→ Data to process
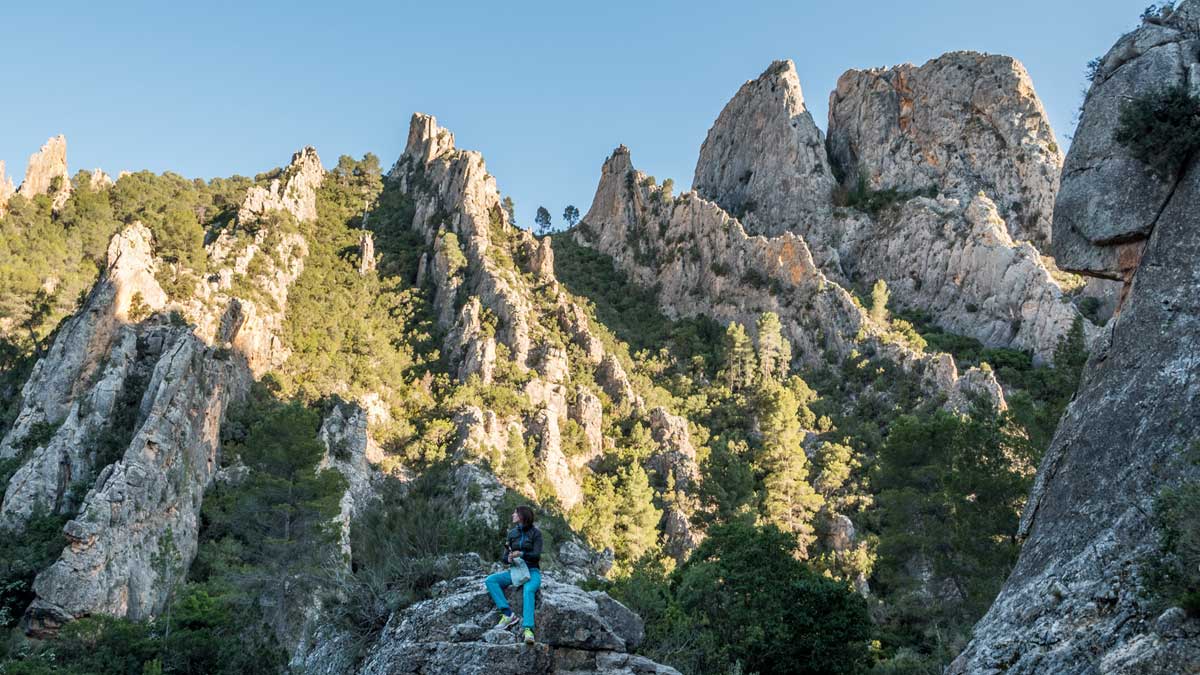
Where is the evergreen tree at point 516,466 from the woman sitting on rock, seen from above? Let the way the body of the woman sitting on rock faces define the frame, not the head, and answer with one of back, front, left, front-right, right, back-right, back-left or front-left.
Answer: back-right

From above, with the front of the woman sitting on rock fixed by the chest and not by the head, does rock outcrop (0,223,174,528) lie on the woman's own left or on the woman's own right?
on the woman's own right

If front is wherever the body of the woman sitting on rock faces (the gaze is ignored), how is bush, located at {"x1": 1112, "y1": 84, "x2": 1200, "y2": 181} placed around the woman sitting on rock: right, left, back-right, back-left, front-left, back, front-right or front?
back-left

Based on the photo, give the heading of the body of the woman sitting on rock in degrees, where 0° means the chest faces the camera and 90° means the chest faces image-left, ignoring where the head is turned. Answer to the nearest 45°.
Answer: approximately 45°

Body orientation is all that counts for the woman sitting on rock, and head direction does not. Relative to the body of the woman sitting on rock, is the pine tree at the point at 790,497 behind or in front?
behind

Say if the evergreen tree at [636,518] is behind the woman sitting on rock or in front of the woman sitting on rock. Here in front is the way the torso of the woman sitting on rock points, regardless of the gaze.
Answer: behind
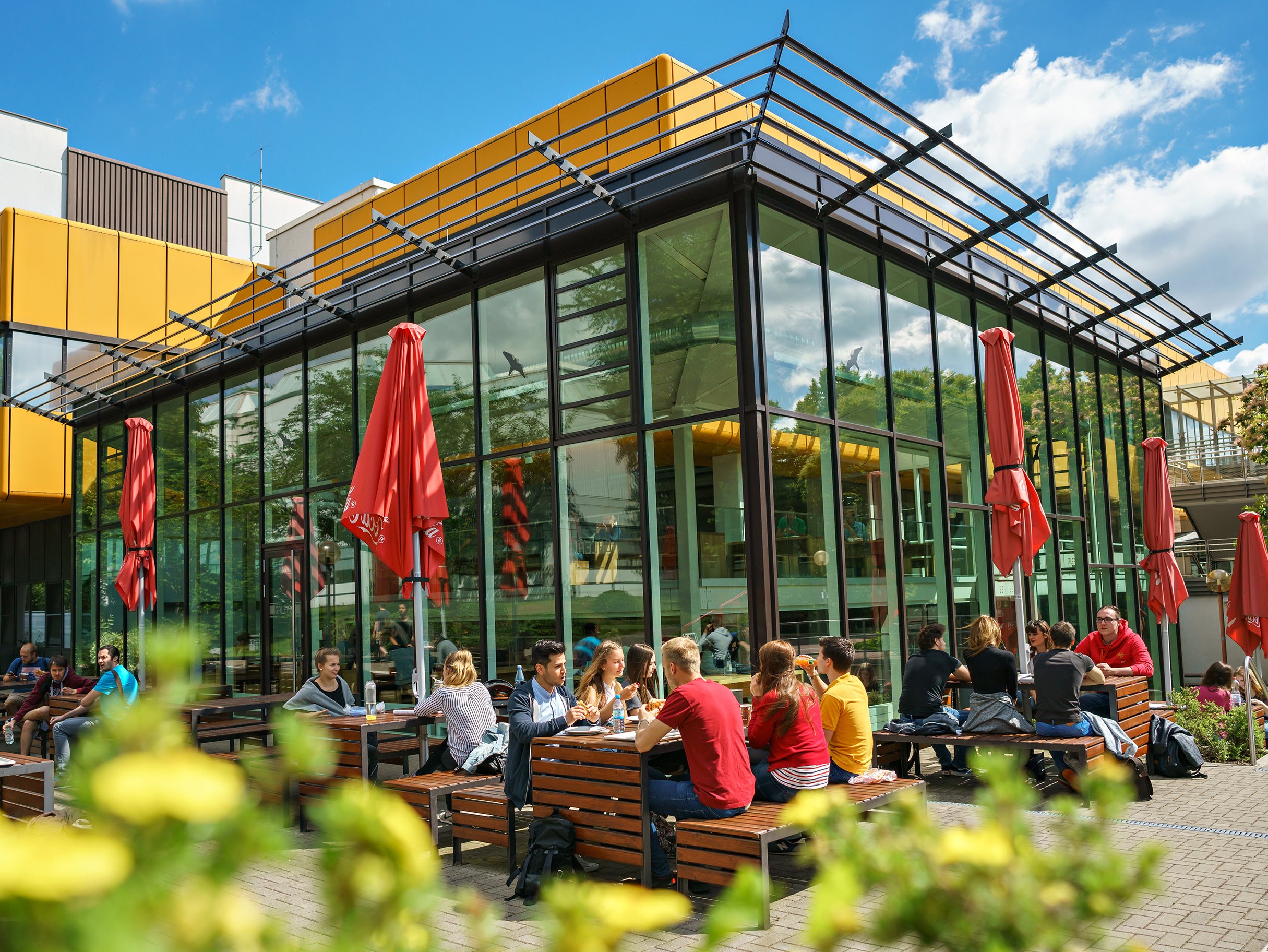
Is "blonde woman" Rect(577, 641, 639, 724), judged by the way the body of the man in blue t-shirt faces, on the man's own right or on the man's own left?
on the man's own left

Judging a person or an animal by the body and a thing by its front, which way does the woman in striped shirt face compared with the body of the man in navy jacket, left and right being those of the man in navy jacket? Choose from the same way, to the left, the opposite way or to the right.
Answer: the opposite way

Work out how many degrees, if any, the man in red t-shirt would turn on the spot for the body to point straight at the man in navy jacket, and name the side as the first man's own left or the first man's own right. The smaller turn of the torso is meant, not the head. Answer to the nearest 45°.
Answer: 0° — they already face them

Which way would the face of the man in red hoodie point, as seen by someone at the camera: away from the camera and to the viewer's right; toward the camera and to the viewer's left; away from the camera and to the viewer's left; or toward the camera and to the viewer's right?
toward the camera and to the viewer's left

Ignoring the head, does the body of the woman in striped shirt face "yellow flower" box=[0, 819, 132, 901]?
no

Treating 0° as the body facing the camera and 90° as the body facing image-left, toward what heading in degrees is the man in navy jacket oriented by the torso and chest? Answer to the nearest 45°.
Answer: approximately 315°

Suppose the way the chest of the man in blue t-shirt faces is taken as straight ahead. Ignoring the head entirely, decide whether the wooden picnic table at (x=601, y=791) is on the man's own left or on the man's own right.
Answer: on the man's own left

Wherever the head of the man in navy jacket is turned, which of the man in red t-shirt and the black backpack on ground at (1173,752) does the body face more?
the man in red t-shirt

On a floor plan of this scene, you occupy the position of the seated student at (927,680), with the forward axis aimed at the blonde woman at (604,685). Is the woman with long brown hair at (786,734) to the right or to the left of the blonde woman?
left

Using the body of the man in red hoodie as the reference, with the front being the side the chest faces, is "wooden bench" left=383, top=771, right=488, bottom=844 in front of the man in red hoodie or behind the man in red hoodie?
in front

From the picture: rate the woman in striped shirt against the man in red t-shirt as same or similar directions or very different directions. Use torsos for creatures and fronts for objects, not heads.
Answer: same or similar directions

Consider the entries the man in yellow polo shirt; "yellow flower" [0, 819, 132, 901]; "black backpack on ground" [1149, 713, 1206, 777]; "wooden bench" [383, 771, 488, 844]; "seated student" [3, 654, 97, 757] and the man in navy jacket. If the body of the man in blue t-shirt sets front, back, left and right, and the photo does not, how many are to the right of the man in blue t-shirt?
1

→ Work instruction
Please turn the part of the records above that opens with the line containing "From the picture: rate" and closes with the line containing "Answer: same or similar directions" into a numbered list, leaving out any blank lines.

→ Answer for the task
1. From the picture: rate the woman in striped shirt against the man in red t-shirt as same or similar directions or very different directions. Use torsos for creatures and fronts for objects, not heads.
2. Answer: same or similar directions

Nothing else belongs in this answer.